In the Second Republic there were two principal groups: the Autonomous Galician Republican Organization and the Partido Galeguista (Galicianist Party). This party, the PG, was a union of different ideologies with the common denominator of the Galicianism. Its members were people as Vicente Risco, Ramón Otero Pedrayo, Ramón Cabanillas, Suárez Picallo, Castelao... In 1936 the PG, to get the Galician Statute, allied with the People's Front, and as a result of this alliance the party had its first splitting. Nevertheless, the Statute was got and Castelao presented it in the Spanish Parliament a few days before the Spanish Civil War.

Franco's dictatorship

During the Franco's dictatorship, called by Celso Emilio Ferreiro "Lond night of stone", they were different repressive stages to the galicianist ideas, after the armoured fight of many galicianist people against Franco in the Spanish Civil War.

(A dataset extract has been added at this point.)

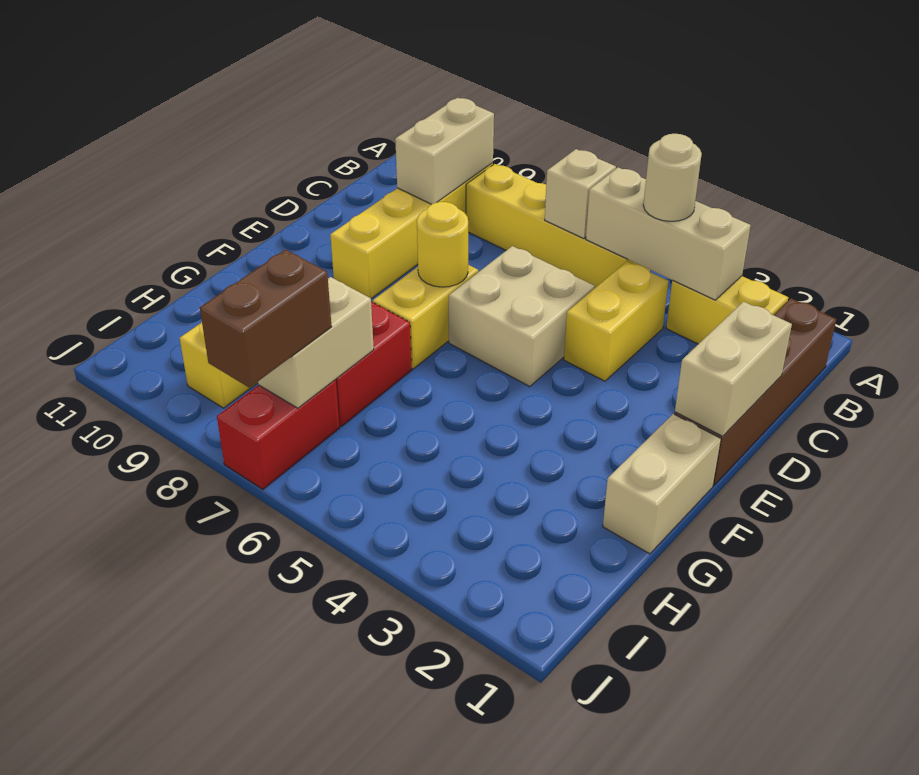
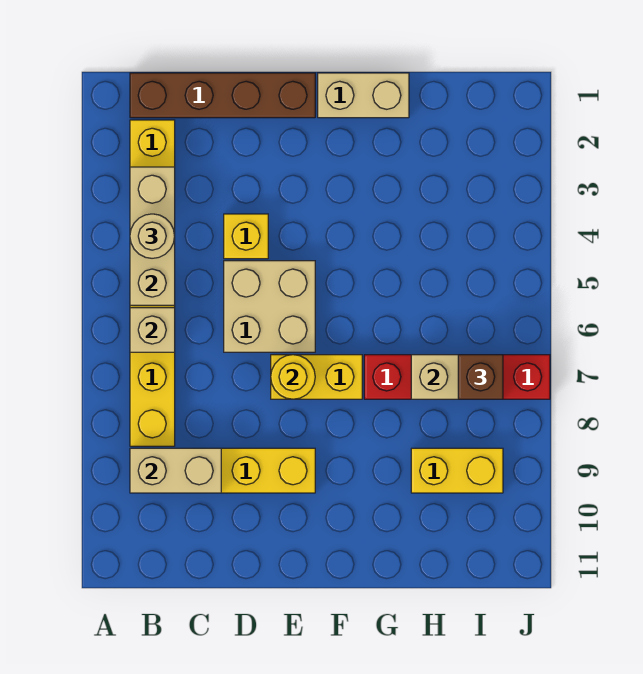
yellow 1x2 brick [564,262,669,381] -> yellow 1x1 brick [224,214,268,259]
tan 1x2 brick [675,302,792,436] -> none
brown 1x2 brick [200,249,332,388] -> brown 1x1 brick [458,355,503,399]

In the exile, was approved the Galician Statute by the Spanish Parliament in the exile, and in Buenos Aires it was established the Council of Galicia, directed by Castelao and Suárez Picallo. In 1944 was published Sempre en Galiza (Always in Galicia), ideologic guide of the galicianism. With the pass of the time, the cultural actions were restarted, with the creation of the Editorial Galaxia.

In 1964 the Galician People's Union (Unión do Povo Galego, UPG), a nationalist revolutionary left-wing party, as was described by Méndez Ferrín) and the Galician Socialist Party (PSG, with X.M.Beiras and García Bodaño) was formed.